* EXERCISE AIM:
Line by line, return the data exactly as shown.
Start of DATA EXTRACTS
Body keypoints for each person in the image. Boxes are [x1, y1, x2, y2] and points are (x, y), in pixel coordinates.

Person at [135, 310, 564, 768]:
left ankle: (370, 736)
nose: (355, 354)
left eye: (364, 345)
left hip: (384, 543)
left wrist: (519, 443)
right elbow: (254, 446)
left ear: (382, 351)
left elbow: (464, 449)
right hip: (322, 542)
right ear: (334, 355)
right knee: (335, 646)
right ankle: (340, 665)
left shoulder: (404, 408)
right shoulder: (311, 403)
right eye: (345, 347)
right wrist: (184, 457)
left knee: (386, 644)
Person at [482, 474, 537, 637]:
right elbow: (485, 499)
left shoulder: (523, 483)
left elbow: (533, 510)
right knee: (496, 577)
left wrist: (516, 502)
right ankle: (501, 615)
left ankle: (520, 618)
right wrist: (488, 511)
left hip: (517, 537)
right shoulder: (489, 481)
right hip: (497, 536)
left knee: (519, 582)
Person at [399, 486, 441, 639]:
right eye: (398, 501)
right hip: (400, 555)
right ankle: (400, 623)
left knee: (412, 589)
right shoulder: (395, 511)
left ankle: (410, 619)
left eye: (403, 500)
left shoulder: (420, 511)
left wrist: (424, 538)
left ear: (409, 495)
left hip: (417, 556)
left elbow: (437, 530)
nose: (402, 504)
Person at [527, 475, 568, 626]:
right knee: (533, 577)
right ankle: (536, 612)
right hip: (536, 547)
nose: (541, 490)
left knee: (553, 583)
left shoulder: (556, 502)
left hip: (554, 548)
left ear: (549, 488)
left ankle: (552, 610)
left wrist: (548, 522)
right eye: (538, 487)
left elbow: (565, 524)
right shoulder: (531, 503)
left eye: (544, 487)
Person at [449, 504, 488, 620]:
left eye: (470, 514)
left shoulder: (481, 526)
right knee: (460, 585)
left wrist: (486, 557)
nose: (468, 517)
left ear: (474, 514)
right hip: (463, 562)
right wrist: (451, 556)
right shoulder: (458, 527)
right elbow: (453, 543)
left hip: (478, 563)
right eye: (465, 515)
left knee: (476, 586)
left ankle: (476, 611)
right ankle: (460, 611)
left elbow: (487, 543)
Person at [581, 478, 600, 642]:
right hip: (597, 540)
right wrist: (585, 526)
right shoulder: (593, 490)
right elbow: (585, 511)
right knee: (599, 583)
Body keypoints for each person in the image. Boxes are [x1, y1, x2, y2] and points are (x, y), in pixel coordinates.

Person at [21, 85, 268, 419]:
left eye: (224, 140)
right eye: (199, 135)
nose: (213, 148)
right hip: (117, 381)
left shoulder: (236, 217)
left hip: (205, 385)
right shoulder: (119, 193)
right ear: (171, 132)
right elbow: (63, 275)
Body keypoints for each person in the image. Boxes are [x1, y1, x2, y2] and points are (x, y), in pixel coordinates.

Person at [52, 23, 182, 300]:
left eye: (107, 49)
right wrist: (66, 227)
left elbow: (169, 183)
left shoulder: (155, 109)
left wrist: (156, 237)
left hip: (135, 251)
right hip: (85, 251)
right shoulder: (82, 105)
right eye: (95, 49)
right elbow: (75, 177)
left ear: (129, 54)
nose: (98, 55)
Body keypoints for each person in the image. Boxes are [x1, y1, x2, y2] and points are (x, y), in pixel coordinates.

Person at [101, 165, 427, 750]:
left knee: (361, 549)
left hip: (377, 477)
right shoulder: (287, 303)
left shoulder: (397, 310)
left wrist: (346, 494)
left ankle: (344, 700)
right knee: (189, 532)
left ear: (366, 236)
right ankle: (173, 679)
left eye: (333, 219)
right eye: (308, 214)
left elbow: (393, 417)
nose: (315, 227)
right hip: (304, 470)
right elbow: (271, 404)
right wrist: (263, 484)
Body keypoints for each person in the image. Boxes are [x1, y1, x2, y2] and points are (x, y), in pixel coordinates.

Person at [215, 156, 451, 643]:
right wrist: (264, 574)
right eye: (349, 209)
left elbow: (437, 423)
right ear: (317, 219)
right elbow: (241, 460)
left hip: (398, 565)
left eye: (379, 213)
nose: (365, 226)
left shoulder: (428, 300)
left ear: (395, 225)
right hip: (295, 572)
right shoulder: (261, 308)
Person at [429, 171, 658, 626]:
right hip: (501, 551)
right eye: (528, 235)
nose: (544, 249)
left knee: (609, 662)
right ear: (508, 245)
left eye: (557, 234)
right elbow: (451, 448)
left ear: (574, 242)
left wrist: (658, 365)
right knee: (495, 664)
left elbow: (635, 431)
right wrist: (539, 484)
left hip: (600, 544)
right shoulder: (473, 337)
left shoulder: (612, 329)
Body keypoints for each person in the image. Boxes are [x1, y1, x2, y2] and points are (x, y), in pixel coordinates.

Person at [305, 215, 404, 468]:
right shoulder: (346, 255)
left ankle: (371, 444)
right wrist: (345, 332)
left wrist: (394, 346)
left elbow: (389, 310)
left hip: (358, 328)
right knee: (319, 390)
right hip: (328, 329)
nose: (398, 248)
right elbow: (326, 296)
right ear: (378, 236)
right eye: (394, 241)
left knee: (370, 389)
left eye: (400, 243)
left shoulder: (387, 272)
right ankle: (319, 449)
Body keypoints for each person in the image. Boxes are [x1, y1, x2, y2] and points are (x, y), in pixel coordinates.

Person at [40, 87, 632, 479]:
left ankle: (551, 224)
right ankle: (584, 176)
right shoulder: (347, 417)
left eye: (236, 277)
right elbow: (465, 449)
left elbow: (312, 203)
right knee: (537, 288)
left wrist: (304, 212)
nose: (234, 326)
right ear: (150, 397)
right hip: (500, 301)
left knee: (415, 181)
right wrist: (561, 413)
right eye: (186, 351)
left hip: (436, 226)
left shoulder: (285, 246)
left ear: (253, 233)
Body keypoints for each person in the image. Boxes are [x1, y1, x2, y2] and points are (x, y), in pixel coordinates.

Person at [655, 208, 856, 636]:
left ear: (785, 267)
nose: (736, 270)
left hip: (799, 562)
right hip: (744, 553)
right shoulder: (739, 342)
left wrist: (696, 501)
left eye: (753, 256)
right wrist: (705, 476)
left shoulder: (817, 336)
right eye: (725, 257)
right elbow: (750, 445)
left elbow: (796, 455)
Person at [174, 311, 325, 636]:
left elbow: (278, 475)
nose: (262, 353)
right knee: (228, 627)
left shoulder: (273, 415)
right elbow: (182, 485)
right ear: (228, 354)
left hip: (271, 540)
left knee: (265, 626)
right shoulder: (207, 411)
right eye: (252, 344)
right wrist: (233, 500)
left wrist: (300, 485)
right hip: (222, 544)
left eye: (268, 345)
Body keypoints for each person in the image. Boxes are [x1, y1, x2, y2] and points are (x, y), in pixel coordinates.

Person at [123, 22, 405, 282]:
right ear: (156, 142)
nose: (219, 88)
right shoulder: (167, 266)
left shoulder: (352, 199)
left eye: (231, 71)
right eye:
End of DATA EXTRACTS
* SOLUTION:
Body keypoints for each person in the image. Boxes are [x1, y1, x2, y2] and points are (x, y), in pixel coordinates.

Person at [135, 310, 564, 768]:
left ankle: (370, 736)
nose: (355, 354)
left eye: (364, 345)
left hip: (384, 543)
left wrist: (519, 443)
right elbow: (254, 446)
left ear: (382, 351)
left elbow: (464, 449)
right hip: (322, 542)
right ear: (334, 355)
right knee: (335, 646)
right ankle: (340, 665)
left shoulder: (404, 408)
right shoulder: (311, 403)
right eye: (345, 347)
right wrist: (184, 457)
left knee: (386, 644)
Person at [482, 474, 537, 637]:
right elbow: (485, 499)
left shoulder: (523, 483)
left elbow: (533, 510)
right knee: (496, 577)
left wrist: (516, 502)
right ankle: (501, 615)
left ankle: (520, 618)
right wrist: (488, 511)
left hip: (517, 537)
right shoulder: (489, 481)
right hip: (497, 536)
left knee: (519, 582)
Person at [399, 486, 441, 639]:
right eye: (398, 501)
right hip: (400, 555)
right ankle: (400, 623)
left knee: (412, 589)
right shoulder: (395, 511)
left ankle: (410, 619)
left eye: (403, 500)
left shoulder: (420, 511)
left wrist: (424, 538)
left ear: (409, 495)
left hip: (417, 556)
left elbow: (437, 530)
nose: (402, 504)
Person at [527, 475, 568, 626]:
right knee: (533, 577)
right ankle: (536, 612)
right hip: (536, 547)
nose: (541, 490)
left knee: (553, 583)
left shoulder: (556, 502)
left hip: (554, 548)
left ear: (549, 488)
left ankle: (552, 610)
left wrist: (548, 522)
right eye: (538, 487)
left elbow: (565, 524)
right shoulder: (531, 503)
left eye: (544, 487)
Person at [449, 504, 488, 620]:
left eye: (470, 514)
left shoulder: (481, 526)
right knee: (460, 585)
left wrist: (486, 557)
nose: (468, 517)
left ear: (474, 514)
right hip: (463, 562)
right wrist: (451, 556)
right shoulder: (458, 527)
right elbow: (453, 543)
left hip: (478, 563)
right eye: (465, 515)
left knee: (476, 586)
left ankle: (476, 611)
right ankle: (460, 611)
left elbow: (487, 543)
Person at [581, 478, 600, 642]:
right hip: (597, 540)
right wrist: (585, 526)
right shoulder: (593, 490)
right elbow: (585, 511)
right knee: (599, 583)
Body keypoints for each person in the image. Boxes are [x1, y1, x2, y2] and points are (x, y), in pixel coordinates.

Person at [21, 85, 268, 419]:
left eye: (224, 140)
right eye: (199, 135)
nose: (213, 148)
right hip: (117, 381)
left shoulder: (236, 217)
left hip: (205, 385)
right shoulder: (119, 193)
right ear: (171, 132)
right elbow: (63, 275)
Body keypoints for each person in the image. Boxes are [x1, y1, x2, y2] and points are (x, y), in pixel coordinates.

Person at [52, 23, 182, 300]:
left eye: (107, 49)
right wrist: (66, 227)
left elbow: (169, 183)
left shoulder: (155, 109)
left wrist: (156, 237)
left hip: (135, 251)
right hip: (85, 251)
right shoulder: (82, 105)
right eye: (95, 49)
right elbow: (75, 177)
left ear: (129, 54)
nose: (98, 55)
Body keypoints for each person in the image. Boxes are [x1, y1, x2, y2] and points are (x, y), in pixel coordinates.

Person at [101, 165, 427, 750]:
left knee: (361, 549)
left hip: (377, 477)
right shoulder: (287, 303)
left shoulder: (397, 310)
left wrist: (346, 494)
left ankle: (344, 700)
right knee: (189, 532)
left ear: (366, 236)
right ankle: (173, 679)
left eye: (333, 219)
right eye: (308, 214)
left elbow: (393, 417)
nose: (315, 227)
right hip: (304, 470)
right elbow: (271, 404)
right wrist: (263, 484)
Body keypoints for each person in the image. Boxes are [x1, y1, x2, y2] and points are (x, y), in pixel coordinates.

Person at [215, 156, 451, 643]:
right wrist: (264, 574)
right eye: (349, 209)
left elbow: (437, 423)
right ear: (317, 219)
right elbow: (241, 460)
left hip: (398, 565)
left eye: (379, 213)
nose: (365, 226)
left shoulder: (428, 300)
left ear: (395, 225)
right hip: (295, 572)
right shoulder: (261, 308)
Person at [429, 171, 658, 626]:
right hip: (501, 551)
right eye: (528, 235)
nose: (544, 249)
left knee: (609, 662)
right ear: (508, 245)
left eye: (557, 234)
right elbow: (451, 448)
left ear: (574, 242)
left wrist: (658, 365)
right knee: (495, 664)
left elbow: (635, 431)
right wrist: (539, 484)
left hip: (600, 544)
right shoulder: (473, 337)
left shoulder: (612, 329)
Body keypoints for each person in the image. Boxes are [x1, y1, x2, y2] and points are (x, y), in pixel coordinates.

Person at [305, 215, 404, 468]:
right shoulder: (346, 255)
left ankle: (371, 444)
right wrist: (345, 332)
left wrist: (394, 346)
left elbow: (389, 310)
left hip: (358, 328)
right knee: (319, 390)
right hip: (328, 329)
nose: (398, 248)
right elbow: (326, 296)
right ear: (378, 236)
right eye: (394, 241)
left knee: (370, 389)
left eye: (400, 243)
left shoulder: (387, 272)
right ankle: (319, 449)
Body keypoints for each person in the image. Boxes are [x1, y1, x2, y2] and points are (x, y), in pixel coordinates.

Person at [40, 87, 632, 479]:
left ankle: (551, 224)
right ankle: (584, 176)
right shoulder: (347, 417)
left eye: (236, 277)
right elbow: (465, 449)
left elbow: (312, 203)
right knee: (537, 288)
left wrist: (304, 212)
nose: (234, 326)
right ear: (150, 397)
right hip: (500, 301)
left knee: (415, 181)
right wrist: (561, 413)
right eye: (186, 351)
left hip: (436, 226)
left shoulder: (285, 246)
left ear: (253, 233)
Body keypoints for each person in the image. Boxes are [x1, y1, x2, y2] and points are (x, y), in pixel coordinates.

Person at [655, 208, 856, 636]:
left ear: (785, 267)
nose: (736, 270)
left hip: (799, 562)
right hip: (744, 553)
right shoulder: (739, 342)
left wrist: (696, 501)
left eye: (753, 256)
right wrist: (705, 476)
left shoulder: (817, 336)
right eye: (725, 257)
right elbow: (750, 445)
left elbow: (796, 455)
Person at [174, 311, 325, 636]:
left elbow: (278, 475)
nose: (262, 353)
right knee: (228, 627)
left shoulder: (273, 415)
right elbow: (182, 485)
right ear: (228, 354)
left hip: (271, 540)
left knee: (265, 626)
right shoulder: (207, 411)
right eye: (252, 344)
right wrist: (233, 500)
left wrist: (300, 485)
right hip: (222, 544)
left eye: (268, 345)
Body keypoints for each person in the image. Boxes are [x1, y1, x2, y2] and points are (x, y), in pixel coordinates.

Person at [123, 22, 405, 282]:
right ear: (156, 142)
nose: (219, 88)
right shoulder: (167, 266)
left shoulder: (352, 199)
left eye: (231, 71)
right eye:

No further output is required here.